* YOUR OBJECTIVE:
Exactly the lines from the one containing "Take a moment to transport yourse" through the end of the data below are to be reproduced, and nothing besides them.

******

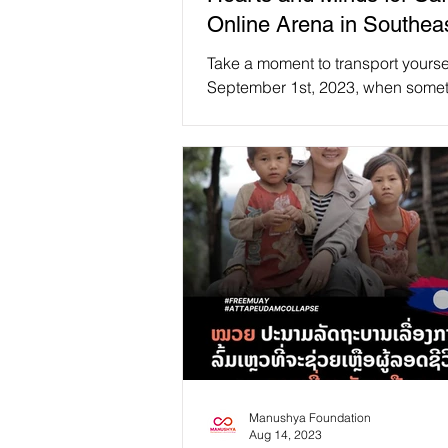
Online Arena in Southea
Take a moment to transport yourse
September 1st, 2023, when someth
extraordinary 🌟 unfolded at Atm
University,...
Manushya Foundation
Aug 14, 2023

******

* OUTPUT OF THE TASK:
Take a moment to transport yourse
September 1st, 2023, when someth
extraordinary 🌟 unfolded at Atm
University,...
Manushya Foundation
Aug 14, 2023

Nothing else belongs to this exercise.